» Provided data:
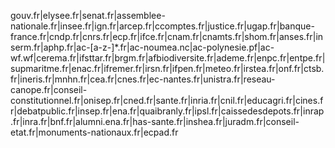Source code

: gouv.fr|elysee.fr|senat.fr|assemblee-nationale.fr|insee.fr|ign.fr|arcep.fr|ccomptes.fr|justice.fr|ugap.fr|banque-france.fr|cndp.fr|cnrs.fr|ecp.fr|ifce.fr|cnam.fr|cnamts.fr|shom.fr|anses.fr|inserm.fr|aphp.fr|ac-[a-z\-]*.fr|ac-noumea.nc|ac-polynesie.pf|ac-wf.wf|cerema.fr|ifsttar.fr|brgm.fr|afbiodiversite.fr|ademe.fr|enpc.fr|entpe.fr|supmaritme.fr|enac.fr|ifremer.fr|irsn.fr|ifpen.fr|meteo.fr|irstea.fr|onf.fr|ctsb.fr|ineris.fr|mnhn.fr|cea.fr|cnes.fr|ec-nantes.fr|unistra.fr|reseau-canope.fr|conseil-constitutionnel.fr|onisep.fr|cned.fr|sante.fr|inria.fr|cnil.fr|educagri.fr|cines.fr|debatpublic.fr|insep.fr|ena.fr|quaibranly.fr|ipsl.fr|caissedesdepots.fr|inrap.fr|inra.fr|bnf.fr|alumni.ena.fr|has-sante.fr|inshea.fr|juradm.fr|conseil-etat.fr|monuments-nationaux.fr|ecpad.fr
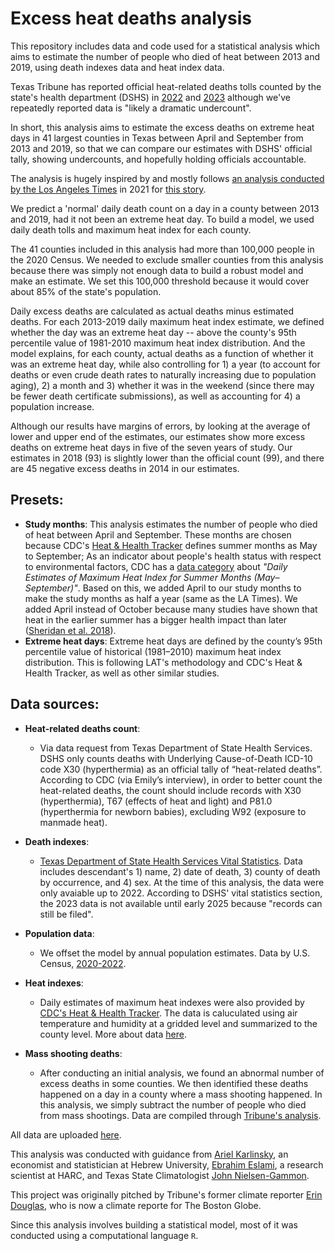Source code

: # Excess heat deaths analysis
This repository includes data and code used for a statistical analysis which aims to estimate the number of people who died of heat between 2013 and 2019, using death indexes data and heat index data.

Texas Tribune has reported official heat-related deaths tolls counted by the state's health department (DSHS) in [2022](https://www.texastribune.org/2023/01/26/texas-heat-deaths-migrants-climate-change/) and [2023](https://www.texastribune.org/2024/01/12/texas-heat-deaths-2023-record-climate-change/) although we've repeatedly reported data is "likely a dramatic undercount".

In short, this analysis aims to estimate the excess deaths on extreme heat days in 41 largest counties in Texas between April and September from 2013 and 2019, so that we can compare our estimates with DSHS' official tally, showing undercounts, and hopefully holding officials accountable.

The analysis is hugely inspired by and mostly follows [an analysis conducted by the Los Angeles Times](https://github.com/datadesk/extreme-heat-excess-deaths-analysis) in 2021 for [this story](https://www.latimes.com/projects/california-extreme-heat-deaths-show-climate-change-risks/). 

We predict a 'normal' daily death count on a day in a county between 2013 and 2019, had it not been an extreme heat day. To build a model, we used daily death tolls and maximum heat index for each county.

The 41 counties included in this analysis had more than 100,000 people in the 2020 Census. We needed to exclude smaller counties from this analysis because there was simply not enough data to build a robust model and make an estimate. We set this 100,000 threshold because it would cover about 85% of the state's population.

Daily excess deaths are calculated as actual deaths minus estimated deaths. For each 2013-2019 daily maximum heat index estimate, we defined whether the day was an extreme heat day -- above the county's 95th percentile value of 1981-2010 maximum heat index distribution. And the model explains, for each county, actual deaths as a function of whether it was an extreme heat day, while also controlling for 1) a year (to account for deaths or even crude death rates to naturally increasing due to population aging), 2) a month and 3) whether it was in the weekend (since there may be fewer death certificate submissions), as well as accounting for 4) a population increase.

Although our results have margins of errors, by looking at the average of lower and upper end of the estimates, our estimates show more excess deaths on extreme heat days in five of the seven years of study. Our estimates in 2018 (93) is slightly lower than the official count (99), and there are 45 negative excess deaths in 2014 in our estimates.

## Presets:
- **Study months**: This analysis estimates the number of people who died of heat between April and September. These months are chosen because CDC's [Heat & Health Tracker](https://ephtracking.cdc.gov/Applications/heatTracker/) defines summer months as May to September; As an indicator about people's health status with respect to environmental factors, CDC has a [data category](https://ephtracking.cdc.gov/indicatorPages?selectedContentAreaAbbreviation=35&selectedIndicatorId=97) about *"Daily Estimates of Maximum Heat Index for Summer Months (May–September)"*. Based on this, we added April to our study months to make the study months as half a year (same as the LA Times). We added April instead of October because many studies have shown that heat in the earlier summer has a bigger health impact than later ([Sheridan et al. 2018](https://journals.ametsoc.org/configurable/content/journals$002fwcas$002f13$002f1$002fwcas-d-20-0083.1.xml?t:ac=journals%24002fwcas%24002f13%24002f1%24002fwcas-d-20-0083.1.xml)).
- **Extreme heat days**: Extreme heat days are defined by the county’s 95th percentile value of historical (1981–2010) maximum heat index distribution. This is following LAT's methodology and CDC's Heat & Health Tracker, as well as other similar studies.

## Data sources:
- **Heat-related deaths count**:
  - Via data request from Texas Department of State Health Services. DSHS only counts deaths with Underlying Cause-of-Death ICD-10 code X30 (hyperthermia) as an official tally of “heat-related deaths”. According to CDC (via Emily’s interview), in order to better count the heat-related deaths, the count should include records with X30 (hyperthermia), T67 (effects of heat and light) and P81.0  (hyperthermia for newborn babies), excluding W92 (exposure to manmade heat).

- **Death indexes**:
  - [Texas Department of State Health Services Vital Statistics](https://www.dshs.texas.gov/vital-statistics/death-records/birth-death-indexes). Data includes descendant's 1) name, 2) date of death, 3) county of death by occurrence, and 4) sex. At the time of this analysis, the data were only avaiable up to 2022. According to DSHS' vital statistics section, the 2023 data is not available until early 2025 because "records can still be filed".

- **Population data**:
  - We offset the model by annual population estimates. Data by U.S. Census, [2020-2022](https://www.census.gov/data/tables/time-series/demo/popest/2020s-counties-total.html).

- **Heat indexes**: 
  - Daily estimates of maximum heat indexes were also provided by [CDC's Heat & Health Tracker](https://ephtracking.cdc.gov/Applications/heatTracker/). The data is caluculated using air temperature and humidity at a gridded level and summarized to the county level. More about data [here](https://ephtracking.cdc.gov/indicatorPages?selectedContentAreaAbbreviation=35&selectedIndicatorId=97).

- **Mass shooting deaths**: 
  - After conducting an initial analysis, we found an abnormal number of excess deaths in some counties. We then identified these deaths happened on a day in a county where a mass shooting happened. In this analysis, we simply subtract the number of people who died from mass shootings. Data are compiled through [Tribune's analysis](https://apps.texastribune.org/features/2019/texas-10-years-of-mass-shootings-timeline/).

All data are uploaded [here](https://drive.google.com/drive/u/0/folders/1vCKHO1FFF2gddAbXLA9r1lOrOscSAWrN).

This analysis was conducted with guidance from [Ariel Karlinsky](https://akarlinsky.github.io/), an economist and statistician at Hebrew University, [Ebrahim Eslami](https://harcresearch.org/people/ebrahim-eslami-phd/), a research scientist at HARC, and Texas State Climatologist [John Nielsen-Gammon](https://atmo.tamu.edu/people/profiles/faculty/nielsen-gammonjohn.html).

This project was originally pitched by Tribune's former climate reporter [Erin Douglas](https://www.bostonglobe.com/about/staff-list/staff/erin-douglas/), who is now a climate reporte for The Boston Globe.

Since this analysis involves building a statistical model, most of it was conducted using a computational language `R`.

» The problem: A verbatim transcription is needed of the lines above, starting at the line with "- **Mass shooting" and ending at the line with "This analysis was", both included, and of nothing else.

» Reply to the task:
- **Mass shooting deaths**: 
  - After conducting an initial analysis, we found an abnormal number of excess deaths in some counties. We then identified these deaths happened on a day in a county where a mass shooting happened. In this analysis, we simply subtract the number of people who died from mass shootings. Data are compiled through [Tribune's analysis](https://apps.texastribune.org/features/2019/texas-10-years-of-mass-shootings-timeline/).

All data are uploaded [here](https://drive.google.com/drive/u/0/folders/1vCKHO1FFF2gddAbXLA9r1lOrOscSAWrN).

This analysis was conducted with guidance from [Ariel Karlinsky](https://akarlinsky.github.io/), an economist and statistician at Hebrew University, [Ebrahim Eslami](https://harcresearch.org/people/ebrahim-eslami-phd/), a research scientist at HARC, and Texas State Climatologist [John Nielsen-Gammon](https://atmo.tamu.edu/people/profiles/faculty/nielsen-gammonjohn.html).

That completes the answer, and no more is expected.